#### Extract
--*--
This blog post seems to blame GC heavily, but if you look back at their earlier ...

Aeolun · on Sept 29, 2024

But then it’s still nice that they’re using ScyllaDB and now it’s not a concern at all right?

Even if they were using their original solution wrong, I think the solution that cannot use wrong is superior.

ericvolp12 · on Sept 29, 2024

The funny part is ScyllaDB still uses tombstones for deletions, though they do have configurable compaction strategies and iirc Discord uses Scylla's Incremental Compaction Strategy that I suppose solves the specific issue they were dealing with. iirc that compaction strategy will trigger a compaction once a certain threshold of a partition is tombstones and then the table is rebuilt without the tombstoned content (which effectively pauses writes on that specific node and that specific table and partition for the duration of that process). Compacting a massive partition is really expensive. Scylla defaults to warning you that a partition is too large if it has at least 100,000 rows in it. My guess is when they moved to ScyllaDB they also adopted a new strategy for partitioning messages in a channel that keeps partition sizes reasonable so compactions don't take a super long time.

jhgg · on Sept 29, 2024

We did not change schema or partitioning strategy.
--*--
#### Stored data

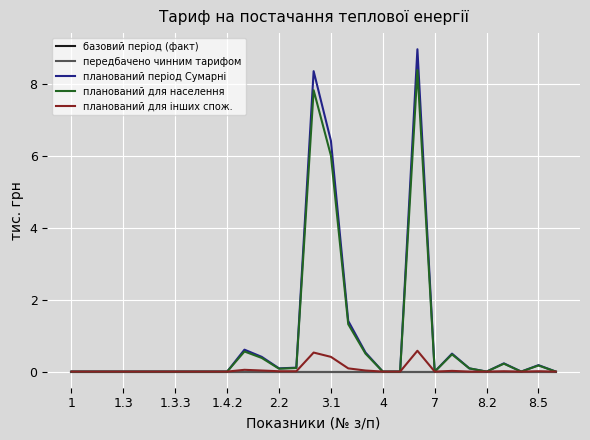

True or false: передбачено чинним тарифом and планований період Сумарні cross at least once.

False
--*--
#### Set of tasks
1 > Return the passage of the ScyllaDB thread that opens with the words containing "This blog post" and closes with "at all right?".
2 > Summarize the ScyllaDB thread in two sentences.
The listing plays no part in what you are asked to do.

#### Expected results
1 >
This blog post seems to blame GC heavily, but if you look back at their earlier ...

Aeolun · on Sept 29, 2024

But then it’s still nice that they’re using ScyllaDB and now it’s not a concern at all right?

2 > One commenter points out that ScyllaDB still uses tombstones for deletions and recalls that Discord uses Scylla's Incremental Compaction Strategy, guessing that the move to ScyllaDB also brought a new way of partitioning channel messages to keep partitions small. A reply states that neither the schema nor the partitioning strategy was changed.